## Your assignment
Whenever the string "Right" appears in a line below, please copy the line out.

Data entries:

· · · · · · ·

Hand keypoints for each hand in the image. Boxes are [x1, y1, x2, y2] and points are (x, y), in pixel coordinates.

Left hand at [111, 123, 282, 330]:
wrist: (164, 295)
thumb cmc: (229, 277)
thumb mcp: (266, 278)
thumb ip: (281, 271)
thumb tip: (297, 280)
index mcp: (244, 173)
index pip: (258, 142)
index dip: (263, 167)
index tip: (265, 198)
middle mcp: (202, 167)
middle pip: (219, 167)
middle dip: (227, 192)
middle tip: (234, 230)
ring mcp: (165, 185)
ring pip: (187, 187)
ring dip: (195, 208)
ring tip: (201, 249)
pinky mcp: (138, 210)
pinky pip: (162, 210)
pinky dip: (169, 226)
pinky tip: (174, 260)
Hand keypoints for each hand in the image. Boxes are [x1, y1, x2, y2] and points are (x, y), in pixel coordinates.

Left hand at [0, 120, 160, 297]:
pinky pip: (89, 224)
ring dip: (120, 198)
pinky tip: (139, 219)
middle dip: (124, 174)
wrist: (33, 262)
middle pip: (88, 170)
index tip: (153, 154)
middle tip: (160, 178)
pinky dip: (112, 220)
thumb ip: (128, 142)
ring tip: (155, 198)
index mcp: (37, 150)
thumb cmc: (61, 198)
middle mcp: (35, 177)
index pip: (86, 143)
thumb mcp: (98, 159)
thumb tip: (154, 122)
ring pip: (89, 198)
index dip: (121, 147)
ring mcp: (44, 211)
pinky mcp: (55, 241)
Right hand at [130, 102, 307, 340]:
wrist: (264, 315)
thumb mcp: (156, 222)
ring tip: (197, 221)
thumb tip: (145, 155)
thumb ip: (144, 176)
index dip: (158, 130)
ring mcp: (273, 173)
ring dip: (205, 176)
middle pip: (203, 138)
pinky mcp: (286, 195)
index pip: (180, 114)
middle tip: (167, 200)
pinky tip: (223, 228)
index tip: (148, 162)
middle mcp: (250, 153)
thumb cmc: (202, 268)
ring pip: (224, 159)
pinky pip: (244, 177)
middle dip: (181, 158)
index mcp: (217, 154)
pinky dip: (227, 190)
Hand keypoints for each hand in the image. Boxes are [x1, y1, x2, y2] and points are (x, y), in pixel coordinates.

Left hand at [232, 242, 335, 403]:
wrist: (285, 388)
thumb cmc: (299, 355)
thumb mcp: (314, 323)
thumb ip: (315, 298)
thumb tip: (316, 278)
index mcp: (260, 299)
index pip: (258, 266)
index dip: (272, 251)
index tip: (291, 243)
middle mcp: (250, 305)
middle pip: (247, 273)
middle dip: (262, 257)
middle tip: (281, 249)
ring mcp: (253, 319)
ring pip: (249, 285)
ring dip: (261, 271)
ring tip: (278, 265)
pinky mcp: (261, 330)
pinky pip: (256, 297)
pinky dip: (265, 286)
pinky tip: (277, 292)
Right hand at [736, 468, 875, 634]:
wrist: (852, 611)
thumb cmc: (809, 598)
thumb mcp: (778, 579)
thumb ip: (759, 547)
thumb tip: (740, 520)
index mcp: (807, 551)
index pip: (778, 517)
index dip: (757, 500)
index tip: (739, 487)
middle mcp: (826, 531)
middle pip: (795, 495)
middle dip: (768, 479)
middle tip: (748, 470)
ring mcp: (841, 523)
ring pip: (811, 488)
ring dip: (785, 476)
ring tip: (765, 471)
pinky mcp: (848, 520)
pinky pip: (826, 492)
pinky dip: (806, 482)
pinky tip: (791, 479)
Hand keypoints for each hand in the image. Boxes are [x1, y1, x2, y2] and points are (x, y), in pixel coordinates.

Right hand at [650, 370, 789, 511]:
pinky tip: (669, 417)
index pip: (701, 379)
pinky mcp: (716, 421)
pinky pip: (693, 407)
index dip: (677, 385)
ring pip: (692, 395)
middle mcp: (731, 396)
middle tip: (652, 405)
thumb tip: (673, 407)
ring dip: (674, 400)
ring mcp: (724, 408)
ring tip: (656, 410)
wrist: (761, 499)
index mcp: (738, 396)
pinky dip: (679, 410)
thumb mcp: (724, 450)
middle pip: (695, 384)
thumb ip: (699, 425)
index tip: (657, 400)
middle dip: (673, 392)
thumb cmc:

· · · · · · ·

## Your solution
Right hand at [130, 102, 307, 340]:
Right hand at [736, 468, 875, 634]:
Right hand at [650, 370, 789, 511]:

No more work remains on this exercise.